**Aufgabenstellung**
Zitiere die Zeilen von der Zeile mit „发表于 2019-4-7 17:11</a>“ bis einschließlich der Zeile mit „发表于 2019-4-7 16:07</a>“ wortgetreu.

**Daten zur Aufgabe**
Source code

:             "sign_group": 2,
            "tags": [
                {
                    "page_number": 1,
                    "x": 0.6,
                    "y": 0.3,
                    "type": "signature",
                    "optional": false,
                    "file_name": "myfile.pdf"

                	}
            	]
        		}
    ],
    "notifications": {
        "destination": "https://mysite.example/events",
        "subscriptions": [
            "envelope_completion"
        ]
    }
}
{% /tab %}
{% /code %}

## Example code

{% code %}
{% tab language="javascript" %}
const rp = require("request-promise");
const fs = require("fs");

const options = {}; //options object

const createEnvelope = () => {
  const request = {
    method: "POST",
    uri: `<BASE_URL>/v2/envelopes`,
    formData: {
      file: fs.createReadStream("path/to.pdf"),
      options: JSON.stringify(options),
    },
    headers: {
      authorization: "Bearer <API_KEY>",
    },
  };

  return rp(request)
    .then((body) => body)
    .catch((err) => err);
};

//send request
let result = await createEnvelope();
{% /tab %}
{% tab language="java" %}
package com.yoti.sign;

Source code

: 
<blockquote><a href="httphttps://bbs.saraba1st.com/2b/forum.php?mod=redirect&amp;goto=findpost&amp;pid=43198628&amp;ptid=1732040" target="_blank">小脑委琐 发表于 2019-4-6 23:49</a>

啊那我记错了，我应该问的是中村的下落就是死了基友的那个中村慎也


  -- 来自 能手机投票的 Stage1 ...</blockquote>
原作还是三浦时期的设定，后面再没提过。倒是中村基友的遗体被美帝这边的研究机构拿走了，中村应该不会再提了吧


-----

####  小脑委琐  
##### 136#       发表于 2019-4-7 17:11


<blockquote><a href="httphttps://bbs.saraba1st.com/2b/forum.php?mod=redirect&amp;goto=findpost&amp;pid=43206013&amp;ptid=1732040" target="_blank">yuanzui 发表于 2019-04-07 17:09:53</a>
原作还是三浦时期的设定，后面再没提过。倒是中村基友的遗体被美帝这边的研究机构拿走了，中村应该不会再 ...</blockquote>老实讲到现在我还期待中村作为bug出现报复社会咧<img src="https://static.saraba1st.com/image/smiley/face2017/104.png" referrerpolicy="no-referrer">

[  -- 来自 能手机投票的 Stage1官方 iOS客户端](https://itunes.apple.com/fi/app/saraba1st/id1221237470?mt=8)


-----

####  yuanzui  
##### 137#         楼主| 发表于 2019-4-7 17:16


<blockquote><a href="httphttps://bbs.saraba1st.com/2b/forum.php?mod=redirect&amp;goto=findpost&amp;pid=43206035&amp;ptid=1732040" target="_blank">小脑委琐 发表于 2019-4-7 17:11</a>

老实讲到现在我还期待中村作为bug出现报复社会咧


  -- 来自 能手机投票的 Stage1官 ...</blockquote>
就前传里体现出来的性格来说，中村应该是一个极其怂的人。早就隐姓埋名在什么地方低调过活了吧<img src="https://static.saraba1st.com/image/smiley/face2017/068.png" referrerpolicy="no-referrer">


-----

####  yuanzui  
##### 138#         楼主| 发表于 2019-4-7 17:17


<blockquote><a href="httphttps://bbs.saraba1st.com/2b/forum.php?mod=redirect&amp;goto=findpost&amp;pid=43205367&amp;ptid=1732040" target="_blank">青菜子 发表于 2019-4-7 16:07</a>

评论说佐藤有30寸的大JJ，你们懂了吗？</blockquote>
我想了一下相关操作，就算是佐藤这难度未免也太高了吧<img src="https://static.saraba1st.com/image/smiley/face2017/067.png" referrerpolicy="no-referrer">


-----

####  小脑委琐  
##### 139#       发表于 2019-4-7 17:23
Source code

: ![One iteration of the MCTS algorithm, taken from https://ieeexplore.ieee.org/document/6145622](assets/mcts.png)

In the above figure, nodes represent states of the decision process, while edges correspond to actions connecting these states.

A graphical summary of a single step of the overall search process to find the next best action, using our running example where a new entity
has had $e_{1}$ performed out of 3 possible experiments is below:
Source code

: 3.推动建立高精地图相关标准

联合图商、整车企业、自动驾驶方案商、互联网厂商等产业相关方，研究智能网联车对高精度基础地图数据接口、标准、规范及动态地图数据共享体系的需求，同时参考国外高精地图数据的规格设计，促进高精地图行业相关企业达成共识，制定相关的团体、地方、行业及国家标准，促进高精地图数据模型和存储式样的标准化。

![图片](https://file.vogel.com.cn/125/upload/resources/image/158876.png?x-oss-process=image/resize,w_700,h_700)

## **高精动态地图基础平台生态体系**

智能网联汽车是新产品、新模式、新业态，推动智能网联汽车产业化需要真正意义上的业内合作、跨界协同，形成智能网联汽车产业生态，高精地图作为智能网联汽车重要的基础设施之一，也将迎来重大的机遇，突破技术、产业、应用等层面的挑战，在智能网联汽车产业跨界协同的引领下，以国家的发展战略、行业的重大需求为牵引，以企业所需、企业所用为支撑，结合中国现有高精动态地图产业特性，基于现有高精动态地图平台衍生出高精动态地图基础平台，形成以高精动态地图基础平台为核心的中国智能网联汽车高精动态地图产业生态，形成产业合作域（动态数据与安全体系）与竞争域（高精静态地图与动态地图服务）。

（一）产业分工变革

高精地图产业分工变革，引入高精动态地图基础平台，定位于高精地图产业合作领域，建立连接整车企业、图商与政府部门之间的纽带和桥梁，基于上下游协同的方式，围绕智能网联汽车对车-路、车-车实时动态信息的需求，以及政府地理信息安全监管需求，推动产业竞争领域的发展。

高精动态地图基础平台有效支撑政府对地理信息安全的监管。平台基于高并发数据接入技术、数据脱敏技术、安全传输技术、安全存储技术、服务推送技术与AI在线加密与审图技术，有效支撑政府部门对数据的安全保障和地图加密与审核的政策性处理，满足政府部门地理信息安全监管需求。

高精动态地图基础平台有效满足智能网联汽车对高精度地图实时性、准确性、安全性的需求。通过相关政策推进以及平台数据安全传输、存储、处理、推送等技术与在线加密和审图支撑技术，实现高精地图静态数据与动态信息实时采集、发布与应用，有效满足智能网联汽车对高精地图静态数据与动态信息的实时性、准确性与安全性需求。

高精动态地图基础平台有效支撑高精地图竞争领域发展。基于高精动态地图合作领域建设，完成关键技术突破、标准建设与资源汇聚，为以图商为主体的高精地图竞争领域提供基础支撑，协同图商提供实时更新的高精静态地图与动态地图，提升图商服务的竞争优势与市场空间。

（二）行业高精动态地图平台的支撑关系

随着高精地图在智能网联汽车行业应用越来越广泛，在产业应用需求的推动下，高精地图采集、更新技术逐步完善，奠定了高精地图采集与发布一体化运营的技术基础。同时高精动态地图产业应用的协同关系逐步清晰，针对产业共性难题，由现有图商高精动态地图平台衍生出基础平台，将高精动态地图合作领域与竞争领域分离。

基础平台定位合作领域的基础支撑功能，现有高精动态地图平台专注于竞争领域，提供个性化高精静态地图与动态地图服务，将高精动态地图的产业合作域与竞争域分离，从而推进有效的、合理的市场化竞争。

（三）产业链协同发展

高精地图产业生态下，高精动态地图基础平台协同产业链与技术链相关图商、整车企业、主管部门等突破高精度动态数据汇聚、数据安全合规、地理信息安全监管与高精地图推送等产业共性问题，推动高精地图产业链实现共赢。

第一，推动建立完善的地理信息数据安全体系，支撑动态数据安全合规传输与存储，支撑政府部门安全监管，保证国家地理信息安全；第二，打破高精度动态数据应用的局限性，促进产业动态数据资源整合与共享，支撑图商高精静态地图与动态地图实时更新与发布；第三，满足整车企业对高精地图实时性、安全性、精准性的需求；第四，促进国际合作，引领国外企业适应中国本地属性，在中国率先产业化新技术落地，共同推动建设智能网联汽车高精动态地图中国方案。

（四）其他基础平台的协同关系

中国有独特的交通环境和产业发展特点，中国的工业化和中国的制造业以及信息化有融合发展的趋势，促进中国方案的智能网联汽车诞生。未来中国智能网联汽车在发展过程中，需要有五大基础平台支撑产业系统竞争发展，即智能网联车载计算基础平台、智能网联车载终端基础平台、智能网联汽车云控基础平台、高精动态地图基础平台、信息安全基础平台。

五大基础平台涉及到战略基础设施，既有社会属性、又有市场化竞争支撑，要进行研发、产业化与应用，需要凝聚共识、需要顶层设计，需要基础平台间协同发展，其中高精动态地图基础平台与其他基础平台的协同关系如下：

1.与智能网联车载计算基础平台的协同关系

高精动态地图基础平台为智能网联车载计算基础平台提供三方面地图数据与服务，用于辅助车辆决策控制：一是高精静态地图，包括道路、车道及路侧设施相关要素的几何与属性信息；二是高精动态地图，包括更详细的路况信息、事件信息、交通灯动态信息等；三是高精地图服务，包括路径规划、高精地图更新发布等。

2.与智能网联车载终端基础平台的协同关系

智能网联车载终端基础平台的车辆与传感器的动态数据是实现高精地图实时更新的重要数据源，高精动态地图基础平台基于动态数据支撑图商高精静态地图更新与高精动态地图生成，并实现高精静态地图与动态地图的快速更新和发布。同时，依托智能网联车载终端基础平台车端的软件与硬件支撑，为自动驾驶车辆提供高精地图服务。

**Ergebnis**
<blockquote><a href="httphttps://bbs.saraba1st.com/2b/forum.php?mod=redirect&amp;goto=findpost&amp;pid=43206035&amp;ptid=1732040" target="_blank">小脑委琐 发表于 2019-4-7 17:11</a>

老实讲到现在我还期待中村作为bug出现报复社会咧


  -- 来自 能手机投票的 Stage1官 ...</blockquote>
就前传里体现出来的性格来说，中村应该是一个极其怂的人。早就隐姓埋名在什么地方低调过活了吧<img src="https://static.saraba1st.com/image/smiley/face2017/068.png" referrerpolicy="no-referrer">


-----

####  yuanzui  
##### 138#         楼主| 发表于 2019-4-7 17:17


<blockquote><a href="httphttps://bbs.saraba1st.com/2b/forum.php?mod=redirect&amp;goto=findpost&amp;pid=43205367&amp;ptid=1732040" target="_blank">青菜子 发表于 2019-4-7 16:07</a>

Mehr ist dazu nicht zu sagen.